Who Owns Your Data?

Scott Hanselman published an interesting blog post (Your words are
wasted
) this past weekend that discusses ownership of user-generated
content in social media. While Scott’s post was primarily concerned
with blogging and related social media services like Twitter, Facebook
and Google+, I think it raises questions about data ownership with any
web or cloud applications1
and I think it is important to consider the risks that come with storing
your data in a cloud application.

Your Data is Being Held Hostage

Data backup is an important issue to address. The application provider
may or may not provide a backup feature. For example, 37signals and
Google do have options for dumping your data but many others
including Twitter do not. Even with a data backup feature, there is no
guarantee that you will get all of data or get it in a format that can
be consumed by a similar application. In other words, just because you
can dump data from one application does not mean that it can be easily
loaded into another.

Since the service provider has access to all of your data, they can use
it to build a profile for advertising purposes. This is how most of the
“free” services operate. They mine your data and sell that information
to advertisers. This can include watching how you use the application,
looking at your social graphs and even tracking you across other sites
on the internet. Most of the social media buttons you see on other sites
are there for the express purpose of tracking users so that they can
build a more attractive profile for advertising.

It is always good to remember that when using any cloud application your
data is at the mercy of the service provider.

Some Providers are Better Than Others

The first risk to consider is that the provider may go out of business
or get acquired and shut down by the new owners. (If you think Facebook
and Twitter are too big to fail, please remember that not too terribly
long ago people were saying the same thing about MySpace and Digg.) In
either scenario, your data is now gone. If you are lucky, the
application will be shut down gracefully and provide the opportunity to
download a copy of your data before it goes dark.

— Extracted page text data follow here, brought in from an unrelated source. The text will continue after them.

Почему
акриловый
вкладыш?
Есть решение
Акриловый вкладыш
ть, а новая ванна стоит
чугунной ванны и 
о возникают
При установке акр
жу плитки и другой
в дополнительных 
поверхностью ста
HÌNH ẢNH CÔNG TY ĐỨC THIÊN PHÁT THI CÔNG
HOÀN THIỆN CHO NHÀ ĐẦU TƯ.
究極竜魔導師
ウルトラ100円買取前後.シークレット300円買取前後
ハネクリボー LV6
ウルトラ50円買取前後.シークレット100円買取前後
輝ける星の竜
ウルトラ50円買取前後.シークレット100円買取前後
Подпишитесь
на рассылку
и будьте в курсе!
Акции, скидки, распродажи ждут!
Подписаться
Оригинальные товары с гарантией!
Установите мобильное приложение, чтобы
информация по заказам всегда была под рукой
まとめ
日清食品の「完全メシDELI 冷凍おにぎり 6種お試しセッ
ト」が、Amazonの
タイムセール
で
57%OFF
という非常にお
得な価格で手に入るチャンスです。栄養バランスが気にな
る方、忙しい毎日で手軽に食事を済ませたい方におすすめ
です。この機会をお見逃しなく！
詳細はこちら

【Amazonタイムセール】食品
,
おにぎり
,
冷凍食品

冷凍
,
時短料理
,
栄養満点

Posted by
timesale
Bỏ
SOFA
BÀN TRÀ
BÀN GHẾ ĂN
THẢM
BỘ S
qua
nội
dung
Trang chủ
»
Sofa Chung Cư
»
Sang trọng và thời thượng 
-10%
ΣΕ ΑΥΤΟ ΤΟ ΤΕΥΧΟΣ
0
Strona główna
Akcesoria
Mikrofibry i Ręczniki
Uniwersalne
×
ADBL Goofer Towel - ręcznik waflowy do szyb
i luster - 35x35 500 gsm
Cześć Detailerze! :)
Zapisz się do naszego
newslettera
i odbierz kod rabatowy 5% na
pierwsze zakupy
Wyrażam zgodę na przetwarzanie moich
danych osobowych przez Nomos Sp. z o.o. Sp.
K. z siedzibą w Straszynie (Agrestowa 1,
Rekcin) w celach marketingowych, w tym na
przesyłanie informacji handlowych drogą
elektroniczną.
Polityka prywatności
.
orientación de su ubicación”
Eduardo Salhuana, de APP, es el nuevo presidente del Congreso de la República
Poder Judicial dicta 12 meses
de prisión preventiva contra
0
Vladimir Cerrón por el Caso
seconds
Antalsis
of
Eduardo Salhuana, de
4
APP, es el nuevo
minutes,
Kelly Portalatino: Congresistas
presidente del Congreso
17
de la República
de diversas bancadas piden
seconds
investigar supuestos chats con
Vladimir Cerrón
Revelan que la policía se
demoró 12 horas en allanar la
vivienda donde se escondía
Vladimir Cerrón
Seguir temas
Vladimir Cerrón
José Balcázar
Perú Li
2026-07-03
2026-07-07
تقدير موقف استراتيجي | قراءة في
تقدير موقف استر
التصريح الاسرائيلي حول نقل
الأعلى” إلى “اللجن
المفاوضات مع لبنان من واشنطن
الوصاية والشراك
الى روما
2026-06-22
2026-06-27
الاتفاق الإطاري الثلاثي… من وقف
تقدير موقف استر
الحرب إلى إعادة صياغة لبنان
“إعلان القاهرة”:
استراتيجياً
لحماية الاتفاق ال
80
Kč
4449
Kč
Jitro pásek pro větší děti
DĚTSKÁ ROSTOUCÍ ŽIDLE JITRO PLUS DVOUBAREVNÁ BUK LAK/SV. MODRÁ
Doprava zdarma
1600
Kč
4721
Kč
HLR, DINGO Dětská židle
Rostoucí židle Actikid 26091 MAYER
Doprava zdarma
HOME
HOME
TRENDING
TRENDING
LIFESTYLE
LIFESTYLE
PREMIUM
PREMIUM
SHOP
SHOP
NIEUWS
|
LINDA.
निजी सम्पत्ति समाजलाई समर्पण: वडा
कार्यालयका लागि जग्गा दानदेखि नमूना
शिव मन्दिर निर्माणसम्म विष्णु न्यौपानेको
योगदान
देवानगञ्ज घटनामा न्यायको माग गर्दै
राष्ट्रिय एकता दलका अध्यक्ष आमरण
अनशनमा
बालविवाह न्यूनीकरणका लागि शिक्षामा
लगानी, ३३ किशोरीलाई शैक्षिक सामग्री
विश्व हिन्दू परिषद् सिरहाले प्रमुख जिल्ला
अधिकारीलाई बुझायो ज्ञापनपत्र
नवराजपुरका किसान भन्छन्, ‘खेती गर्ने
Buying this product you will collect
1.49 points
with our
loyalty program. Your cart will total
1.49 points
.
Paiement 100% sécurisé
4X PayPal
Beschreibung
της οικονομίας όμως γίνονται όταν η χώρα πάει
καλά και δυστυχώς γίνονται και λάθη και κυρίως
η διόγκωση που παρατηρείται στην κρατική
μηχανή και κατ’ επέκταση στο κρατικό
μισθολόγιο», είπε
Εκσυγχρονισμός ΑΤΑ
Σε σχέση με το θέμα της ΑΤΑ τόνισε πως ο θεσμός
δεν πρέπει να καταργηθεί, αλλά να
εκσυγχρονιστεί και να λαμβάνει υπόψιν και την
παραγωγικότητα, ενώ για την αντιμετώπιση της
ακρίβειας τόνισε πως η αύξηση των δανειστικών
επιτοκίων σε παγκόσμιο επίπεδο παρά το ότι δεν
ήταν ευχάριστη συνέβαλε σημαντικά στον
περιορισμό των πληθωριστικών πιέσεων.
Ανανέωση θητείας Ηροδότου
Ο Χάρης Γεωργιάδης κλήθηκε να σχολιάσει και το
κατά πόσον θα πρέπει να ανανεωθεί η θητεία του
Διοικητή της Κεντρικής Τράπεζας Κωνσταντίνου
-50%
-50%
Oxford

There is also the risk of the application provider making radical
changes to the terms of service. Facebook is infamous for making
changes to their privacy policy and terms of service. In more recent
news, Twitter is making a radical change in the usage terms for its API and
killing off third-party clients. Providers can also make radical changes
in the pricing of their application. While not much of a concern for
“free” applications, it is something to think about if you pay a
subscription fee for use of an application. The danger here is that once
you are heavily vested in an application, moving to a different
application may be more painful than simply accepting some onerous new
terms or a price increase.

Where Do We Go From Here?

Despite the risks listed above, I do not think that all cloud
applications are bad. Most cloud applications are running in data
centers that are more sophisticated and robust than our personal
computers and mobile devices. Honestly, having access to my data on all
my devices is a killer feature and it is not something I want to part
with any time soon. I just wish there was a way to have all the
advantages of cloud applications while still retaining full control and
ownership of my data. If I can find some free time I want to look into
what it would take to install and configure some
FLOSS
cloud applications on Amazon EC2 or Rackspace Cloud Server. In
essence I would like to build my own “personal cloud”. But that is
something for a future post.

1 For the purpose of this
discussion, I am limiting cloud applications to software-as-a-service
(SaaS) offerings and social media platforms.